Esfera armilar
A esfera armilar é um instrumento de astronomia aplicado em navegação que consta de um modelo reduzido do cosmo. Estima-se que foi desenvolvido ao longo do tempo, através de observações minuciosas do movimento aparente dos astros em torno da Terra.
A esfera armilar foi desenvolvida ao longo dos tempos por inúmeros povos que habitavam o lado asiático e seus registros constam em pinturas de cerâmica e documentos que os chineses durante o século I a.C. (Dinastia Han) já conheciam a esfera armilar. Sabe-se também que nessa época, o astrônomo chinês Zhang Heng é considerado a primeira pessoa a usar engrenagens e mecanismos de articulação hidráulicas no eixo da esfera armilar para reproduzir os movimentos da mecânica celeste para fins didáticos. O nome do instrumento vem do latim armilla ("bracelete"), visto que tem um esqueleto feito de anéis concêntricos articulados nos polos com escala de graduações e outros perpendiculares representando o equador, a eclíptica, indicando o curso do Sol em relação às estrelas de fundo para os 365 dias do ano, os meridianos e os paralelos. O equipamento, apesar de ter tal uso, não é uma defesa dos sistemas heliocêntrico ou geocêntrico e sim um substituto dos conhecimentos da álgebra e trigonometria que permite organizar o movimento aparente das estrelas em pontual. Nesse sentido, a bola no meio das esferas, representando a Terra ou, atualmente, o Sol nada mais são de representações errôneas que não tem a ver com suas funções e sim com o desconhecimento completo com respeito ao instrumento.

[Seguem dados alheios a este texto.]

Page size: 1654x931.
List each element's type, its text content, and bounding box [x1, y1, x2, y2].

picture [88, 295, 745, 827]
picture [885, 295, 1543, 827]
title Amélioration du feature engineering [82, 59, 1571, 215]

O instrumento que funciona como um almanaque náutico, usa o Sol do meio dia como referência das estrelas que surgem e se põem no horizonte durante o entardecer e alvorecer e uma vez, conferindo a altura do Sol com a latitude pela estrela polar era possível saber a data aproximada. No limbo de umas armilas existiam as marcações em grau da declinação das estrelas fixas o que permitia ao navegador conhecer as efemérides astronómicas sem consultar um almanaque náutico de hoje sem falar que contavam com a previsão por estimativa do azimute das estrelas que nasciam e se punham no horizonte. A esfera armilar que tinha por finalidade projetar os planos de inclinação de um observador nas coordenadas da esfera superior podia ser usada também para interpolar as horas diretamente segundo a posição da Ursa Menor, deveria então o instrumento ser usado à noite, fixo a um altar no cume das elevações para que pudessem ver o polo celeste, a observação era acompanhada por um recital semelhante a uma reza. A inclinação do eixo do instrumento deve ser igual à latitude local, ou seja, paralela ao prolongamento do eixo da terra na direção do polo celeste.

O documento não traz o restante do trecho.